ExORL: Exploratory Data for Offline Reinforcement Learning

This is an original PyTorch implementation of the ExORL framework from

Don’t Change the Algorithm, Change the Data: Exploratory Data for Offline Reinforcement Learning by

Denis Yarats*, David Brandfonbrener*, Hao Liu, Misha Laskin, Pieter Abbeel, Alessandro Lazaric, and Lerrel Pinto.

*Equal contribution.

Prerequisites

Install MuJoCo if it is not already the case:

  • Download MuJoCo binaries here.
  • Unzip the downloaded archive into ~/.mujoco/.
  • Append the MuJoCo subdirectory bin path into the env variable LD_LIBRARY_PATH.

Install the following libraries:

sudo apt update
sudo apt install libosmesa6-dev libgl1-mesa-glx libglfw3 unzip

Install dependencies:

conda env create -f conda_env.yml
conda activate exorl

Datasets

We provide exploratory datasets for 6 DeepMind Control Stuite domains

Domain Dataset name Available task names
Cartpole cartpole cartpole_balance, cartpole_balance_sparse, cartpole_swingup, cartpole_swingup_sparse
Cheetah cheetah cheetah_run, cheetah_run_backward
Jaco Arm jaco jaco_reach_top_left, jaco_reach_top_right, jaco_reach_bottom_left, jaco_reach_bottom_right
Point Mass Maze point_mass_maze point_mass_maze_reach_top_left, point_mass_maze_reach_top_right, point_mass_maze_reach_bottom_left, point_mass_maze_reach_bottom_right
Quadruped quadruped quadruped_walk, quadruped_run
Walker walker walker_stand, walker_walk, walker_run

For each domain we collected datasets by running 9 unsupervised RL algorithms from URLB for total of 10M steps.
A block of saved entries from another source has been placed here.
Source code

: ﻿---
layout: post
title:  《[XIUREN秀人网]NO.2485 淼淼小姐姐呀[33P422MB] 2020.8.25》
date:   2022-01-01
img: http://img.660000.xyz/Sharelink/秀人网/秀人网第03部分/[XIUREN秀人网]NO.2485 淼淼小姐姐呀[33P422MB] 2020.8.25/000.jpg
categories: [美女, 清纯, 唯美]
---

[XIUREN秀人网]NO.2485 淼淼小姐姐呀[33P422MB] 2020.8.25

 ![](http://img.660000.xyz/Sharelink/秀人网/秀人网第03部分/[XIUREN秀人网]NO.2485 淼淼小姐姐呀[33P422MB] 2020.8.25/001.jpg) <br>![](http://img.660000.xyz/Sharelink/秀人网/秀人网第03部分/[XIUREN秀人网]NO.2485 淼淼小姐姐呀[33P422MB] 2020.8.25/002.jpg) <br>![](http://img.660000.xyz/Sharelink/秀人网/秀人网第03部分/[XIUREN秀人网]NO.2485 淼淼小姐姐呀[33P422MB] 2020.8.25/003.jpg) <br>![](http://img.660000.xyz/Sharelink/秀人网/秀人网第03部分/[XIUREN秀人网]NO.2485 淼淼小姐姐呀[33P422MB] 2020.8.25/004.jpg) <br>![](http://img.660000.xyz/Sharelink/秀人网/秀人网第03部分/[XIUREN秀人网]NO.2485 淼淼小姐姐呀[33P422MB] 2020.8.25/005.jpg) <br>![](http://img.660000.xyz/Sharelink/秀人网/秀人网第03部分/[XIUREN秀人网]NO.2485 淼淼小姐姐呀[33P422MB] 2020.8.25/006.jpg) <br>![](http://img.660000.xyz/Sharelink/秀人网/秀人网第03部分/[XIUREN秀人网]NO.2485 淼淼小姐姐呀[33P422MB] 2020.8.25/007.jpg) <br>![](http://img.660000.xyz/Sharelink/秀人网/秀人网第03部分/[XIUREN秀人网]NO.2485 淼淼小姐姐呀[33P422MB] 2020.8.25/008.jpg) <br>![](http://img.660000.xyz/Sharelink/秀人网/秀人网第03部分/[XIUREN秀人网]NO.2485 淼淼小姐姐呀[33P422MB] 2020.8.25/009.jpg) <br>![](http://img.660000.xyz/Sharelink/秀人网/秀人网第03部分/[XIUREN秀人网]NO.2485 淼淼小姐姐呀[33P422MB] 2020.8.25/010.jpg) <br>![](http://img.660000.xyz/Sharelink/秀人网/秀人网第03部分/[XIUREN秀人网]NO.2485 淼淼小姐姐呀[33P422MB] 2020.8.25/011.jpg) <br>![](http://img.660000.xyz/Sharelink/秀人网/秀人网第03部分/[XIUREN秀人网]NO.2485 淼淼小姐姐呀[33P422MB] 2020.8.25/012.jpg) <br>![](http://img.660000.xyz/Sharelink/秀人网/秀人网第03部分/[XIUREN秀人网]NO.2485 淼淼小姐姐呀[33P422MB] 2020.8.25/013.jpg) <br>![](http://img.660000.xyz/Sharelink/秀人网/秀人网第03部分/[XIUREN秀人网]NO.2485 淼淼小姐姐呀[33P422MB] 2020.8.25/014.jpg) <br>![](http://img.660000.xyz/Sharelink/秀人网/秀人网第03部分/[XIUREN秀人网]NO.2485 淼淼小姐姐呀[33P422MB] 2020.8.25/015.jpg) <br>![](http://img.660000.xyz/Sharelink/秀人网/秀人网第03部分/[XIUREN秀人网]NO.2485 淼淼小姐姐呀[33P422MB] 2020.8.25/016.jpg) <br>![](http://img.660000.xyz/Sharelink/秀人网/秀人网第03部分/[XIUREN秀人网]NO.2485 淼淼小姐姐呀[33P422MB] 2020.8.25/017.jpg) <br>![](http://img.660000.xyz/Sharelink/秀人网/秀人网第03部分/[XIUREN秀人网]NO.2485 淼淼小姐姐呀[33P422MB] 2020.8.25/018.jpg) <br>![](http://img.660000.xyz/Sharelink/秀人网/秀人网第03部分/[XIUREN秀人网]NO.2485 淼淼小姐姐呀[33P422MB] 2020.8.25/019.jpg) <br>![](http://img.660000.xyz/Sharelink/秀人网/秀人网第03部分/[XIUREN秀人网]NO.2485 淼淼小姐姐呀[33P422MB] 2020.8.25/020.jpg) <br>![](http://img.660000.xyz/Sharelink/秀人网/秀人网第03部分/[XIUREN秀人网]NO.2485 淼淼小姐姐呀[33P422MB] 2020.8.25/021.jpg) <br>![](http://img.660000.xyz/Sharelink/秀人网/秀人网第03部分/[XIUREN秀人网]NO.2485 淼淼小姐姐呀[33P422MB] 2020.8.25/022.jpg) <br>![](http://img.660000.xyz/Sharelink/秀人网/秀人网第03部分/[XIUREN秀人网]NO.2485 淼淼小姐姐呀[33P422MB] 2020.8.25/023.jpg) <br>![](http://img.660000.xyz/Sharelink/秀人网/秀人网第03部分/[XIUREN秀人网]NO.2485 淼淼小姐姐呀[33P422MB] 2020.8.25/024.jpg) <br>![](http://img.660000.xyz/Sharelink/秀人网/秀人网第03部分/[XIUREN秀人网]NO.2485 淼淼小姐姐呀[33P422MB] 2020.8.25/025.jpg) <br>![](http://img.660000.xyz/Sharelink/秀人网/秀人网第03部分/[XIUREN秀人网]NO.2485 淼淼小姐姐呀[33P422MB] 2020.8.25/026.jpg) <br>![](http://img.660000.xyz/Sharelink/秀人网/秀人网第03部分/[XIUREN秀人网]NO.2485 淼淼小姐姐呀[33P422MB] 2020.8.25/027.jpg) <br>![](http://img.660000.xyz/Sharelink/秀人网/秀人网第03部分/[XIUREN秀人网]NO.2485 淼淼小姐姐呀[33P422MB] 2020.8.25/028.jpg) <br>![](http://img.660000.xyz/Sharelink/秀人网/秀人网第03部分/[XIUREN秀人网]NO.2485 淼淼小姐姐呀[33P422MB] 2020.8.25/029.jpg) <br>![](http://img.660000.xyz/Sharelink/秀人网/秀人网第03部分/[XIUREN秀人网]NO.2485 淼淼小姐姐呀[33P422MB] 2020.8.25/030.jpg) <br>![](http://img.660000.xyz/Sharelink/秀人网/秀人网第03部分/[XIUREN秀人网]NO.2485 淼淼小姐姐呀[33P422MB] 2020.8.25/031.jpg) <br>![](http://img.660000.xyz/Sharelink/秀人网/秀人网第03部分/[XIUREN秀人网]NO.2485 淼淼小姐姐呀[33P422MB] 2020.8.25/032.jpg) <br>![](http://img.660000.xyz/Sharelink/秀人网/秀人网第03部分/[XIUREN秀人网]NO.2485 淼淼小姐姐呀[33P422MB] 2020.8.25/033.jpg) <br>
Here is the list of algorithms

Unsupervised RL method Name Paper
APS aps paper
APT(ICM) icm_apt paper
DIAYN diayn paper
Disagreement disagreement paper
ICM icm paper
ProtoRL proto paper
Random random N/A
RND rnd paper
SMM smm paper

You can download a dataset by running ./download.sh <DOMAIN> <ALGO>, for example to download ProtoRL dataset for Walker, run

./download.sh walker proto

The script will download the dataset from S3 and store it under datasets/walker/proto/, where you can find episodes (under buffer) and episode videos (under video).

Offline RL training

We also provide implementation of 5 offline RL algorithms for evaluating the datasets

Offline RL method Name Paper
Behavior Cloning bc paper
CQL cql paper
CRR crr paper
TD3+BC td3_bc paper
TD3 td3 paper

After downloading required datasets, you can evaluate it using offline RL methon for a specific task. For example, to evaluate a dataset collected by ProtoRL on Walker for the waling task using TD3+BC you can run

python train_offline.py agent=td3_bc expl_agent=proto task=walker_walk

Logs are stored in the output folder. To launch tensorboard run:

tensorboard --logdir output

Citation

If you use this repo in your research, please consider citing the paper as follows:

@article{yarats2022exorl,
  title={Don't Change the Algorithm, Change the Data: Exploratory Data for Offline Reinforcement Learning},
  author={Denis Yarats, David Brandfonbrener, Hao Liu, Michael Laskin, Pieter Abbeel, Alessandro Lazaric, Lerrel Pinto},
  journal={arXiv preprint arXiv:2201.13425},
  year={2022}
}

License

The majority of ExORL is licensed under the MIT license, however portions of the project are available under separate license terms: DeepMind is licensed under the Apache 2.0 license.